Solving the *-genvalue equation of a free particle
Basically there is, for the real part of the Wigner function, Lemma 3 (pp 27-29) of my book, CTQMPS. This is the basic exercise any student of that structure should do, whether instructed to, or not. Let's be cavalier with normalizations, since plane waves are not normalizable, anyway.
Write the constant eigenvalue E to be the convenient form $\frac{\hbar^2k^2}{2m}$, for constant k.
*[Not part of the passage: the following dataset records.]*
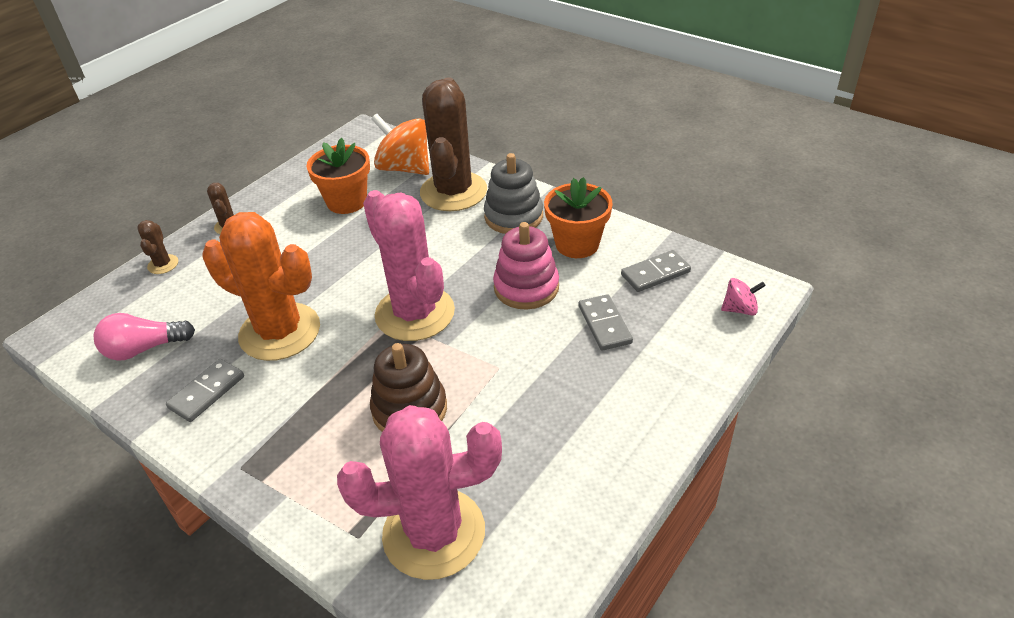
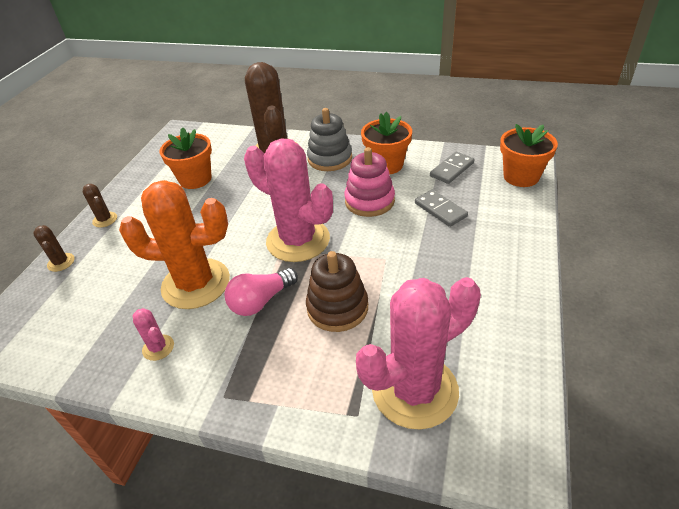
camera: 20 degrees left, 0 degrees up
(144, 349) = (80, 331): pink light bulb -> pink light bulb (261, 301)
(207, 392) = (158, 347): grey domino -> pink cactus
(404, 168) = (227, 147): orange spinning top -> none
(740, 309) = (521, 176): pink spinning top -> orange flower pot

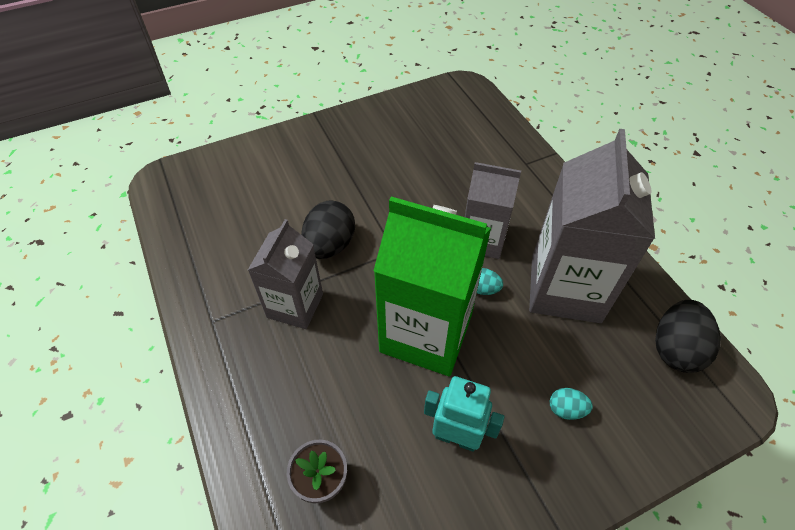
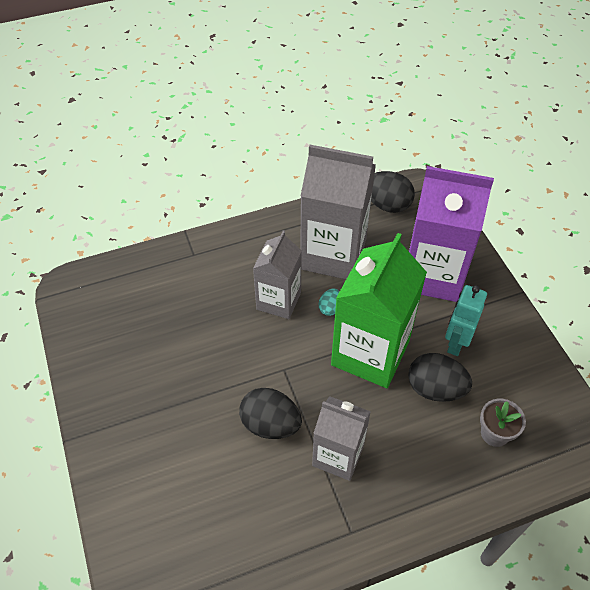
camera: 85 degrees left, 0 degrees up
(383, 408) = (435, 389): none -> black egg
(566, 409) = (433, 274): turquoise egg -> purple carton

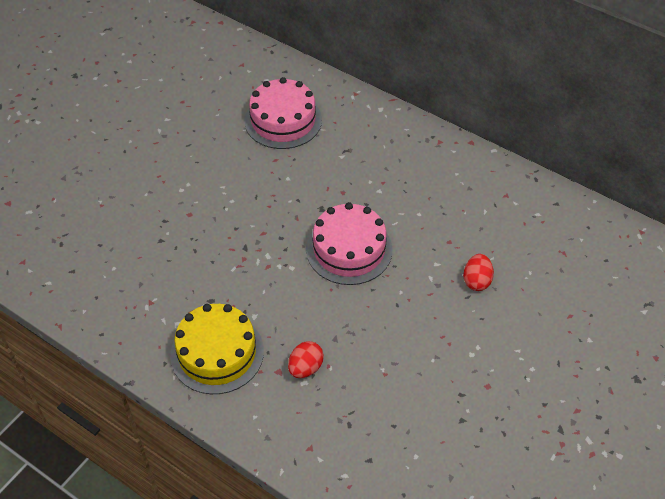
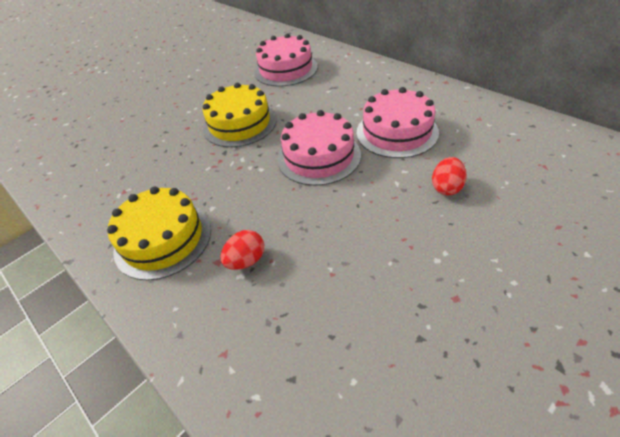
camera: 15 degrees right, 5 degrees down
(250, 207) = (239, 124): none -> yellow cake
(424, 215) = (397, 132): none -> pink cake

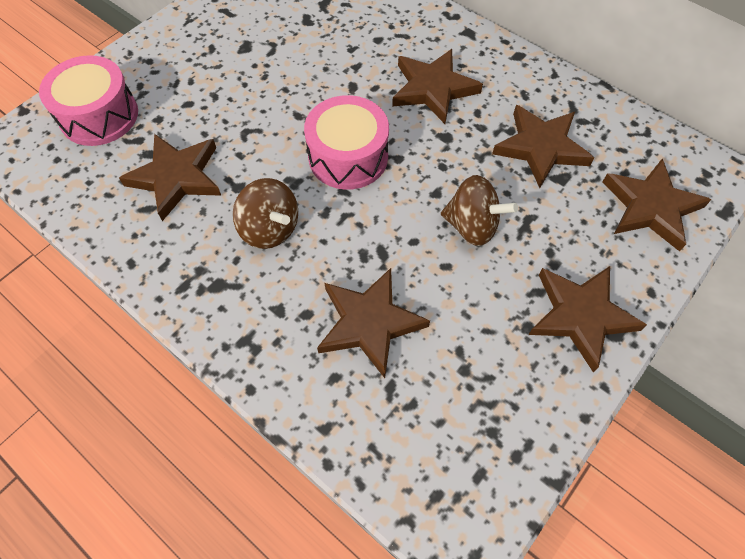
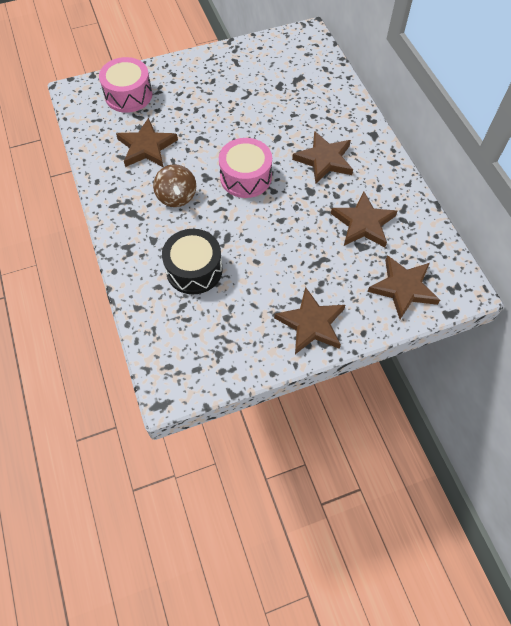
camera: 30 degrees right, 0 degrees up
(369, 323) = (194, 269): brown star -> black drum
(472, 226) = (287, 247): brown spinning top -> none

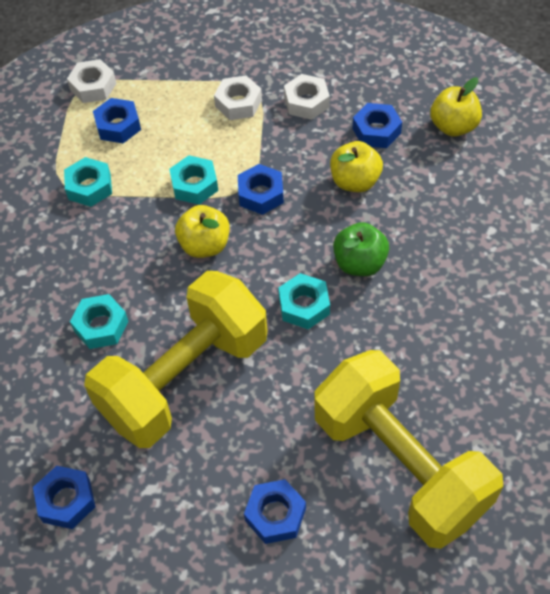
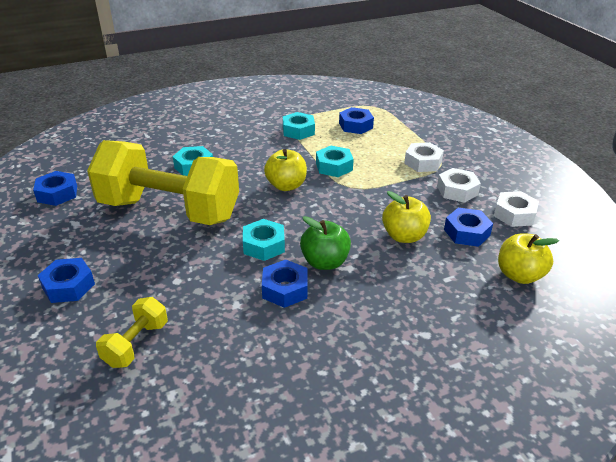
camera: 60 degrees right, 20 degrees down
(93, 86) = (378, 108): white nut -> white nut (514, 214)
(261, 194) = (350, 195): blue nut -> blue nut (285, 289)
(400, 464) = (136, 344): yellow dumbbell -> yellow dumbbell, size x0.41

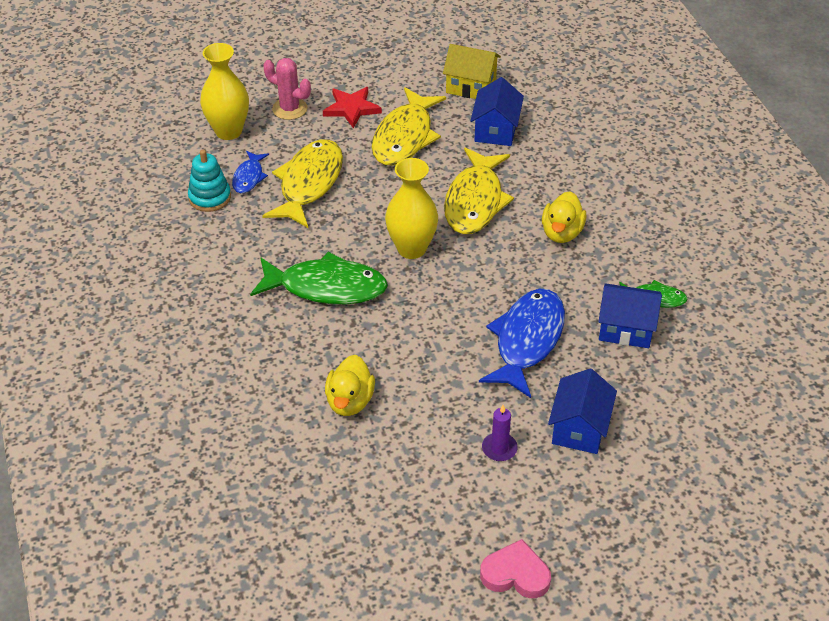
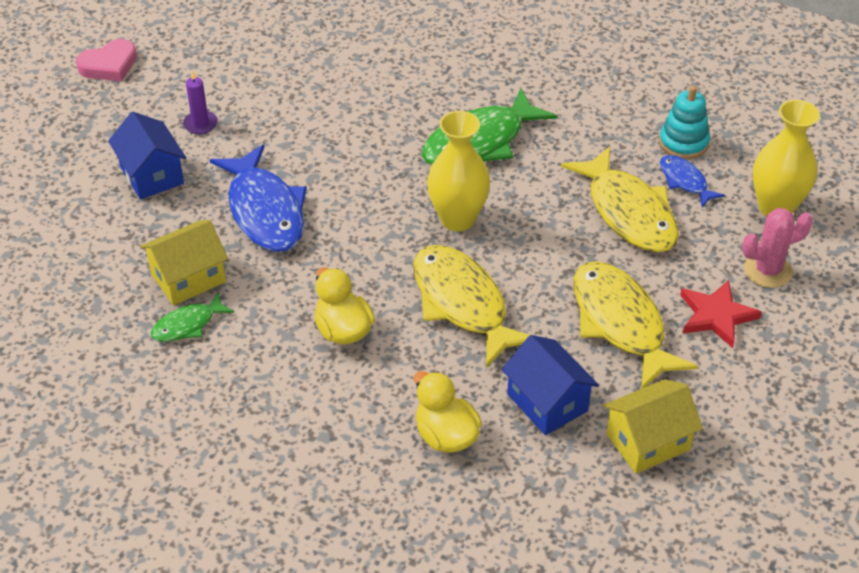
camera: 135 degrees right, 0 degrees up
(350, 401) = (348, 83): yellow duck -> yellow duck (446, 435)
(626, 328) = (188, 278): blue house -> yellow house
The eigenfunctions of the free Schroedinger equation, $\frac{\hbar^2(k^2+\partial_x^2)}{2m}\psi(x)=0$, are your usual plane waves, $a e^{ikx}+ b e^{-ikx}$.
The corresponding Wigner function then is, trivially, in cavalier normalizations, $$ f(x,p) \propto aa^* \delta (p-\hbar k) + bb^* \delta (p+\hbar k) + \delta(p)(ab^* e^{i2kx} + a^*b e^{-i2kx})~, $$ real, confined to just three parallel, flat, razor-thin lines in phase space. The zero momentum line is not dross: it is the heart of the construction--beats!
You immediately see that it solves the associated $\star$-genvalue equation $$ \left(- \frac{i\hbar}{2m} p~\partial_x - \frac{\hbar^2}{8m}~\partial_x^2 - \frac{\hbar^2k^2 -p^2}{2m} \right) f(x,p)=0~, $$ by virtue of the respective delta functions.
In fact, it also solves the c.c. equation, namely the $\star$-genvalue equation $f\star H= E f$, as the equivalence lemma dictates. In the p-outprojected piece, you discern the Schroedinger equation, for rescaled eigenvalues, if you'd really wish to go there.... but why? The point of these maps is to shed the Schroedinger formalism and Hilbert space, and use concepts of classical mechanics.
Your rush to enforce the classical $|p|=|k|$ was thus unwarranted. You are right, though, that the zero mode at p = 0 has no classical x dependence because of the complete delocalization enforced by the uncertainty principle, which is built into this formalism (cf. the relevant chapter of that text.) In fact, it is easy to see the p =0 line vanishes altogether in the classical limit. For a fixed E and vanishing $\hbar$, the exponentials $\exp (\pm i2x\sqrt{2mE}/\hbar)$ oscillate wildly and destructively to 0 as usual for the classical limit, and the middle line "trajectory" disappears, and properly did not present itself to you in your limit. Taking a=b=1 you may instantly see the negative values dictated by the $\cos(2xk)$ form, the hallmark of QM interference: beats.
To summarize: For any potential, not just the vanishing one, the crucial link between the solutions ψ of the Schroedinger equation and the $\star$-genvalue equation is the Wigner function, $$ f(x,p)=\frac{1}{2\pi}\int dy ~\psi^* \left (x-\frac{\hbar}{2}y\right ) e^{-iyp} \psi\left ( x+\frac{\hbar}{2}y\right ). $$ It then follows as per Lemma 3, that the Schroedinger equation solutions plugged into this yield real solutions of the $\star$-genvalue equation.
Conversely, real solutions of the $\star$-genvalue equation are perforce of the above bilinear form, where each ψ solves the Schroedinger equation.
(We largely worked out this explicit lemma for pedagogical purposes, as, given the invertible pair of Wigner-Weyl maps, it would be inconceivable for it to fail! But the public clamored for direct, line-by-line proofs.) In our case, this is even more direct: Fourier-transforming just p , $\tilde{f}(x,y)=\int dp e^{iy p} f(x,p)\propto aa^* e^{iy\hbar k} + bb^* e^{-iy\hbar k} + ab^* e^{i2kx}+a^*b e^{-i2kx}$, the above stargenvalue eqn collapses to
$$
\int dy ~ \left ( (\partial_y\pm \frac{\hbar}{2}\partial_x)^2+ \hbar^2 k^2 \right) \tilde{f}(x,y) =0,
$$ thus factorizing into left-right Schroedingers in light-cone variables, $\psi^*(x-\hbar y/2)\psi(x+\hbar y/2)$, alright.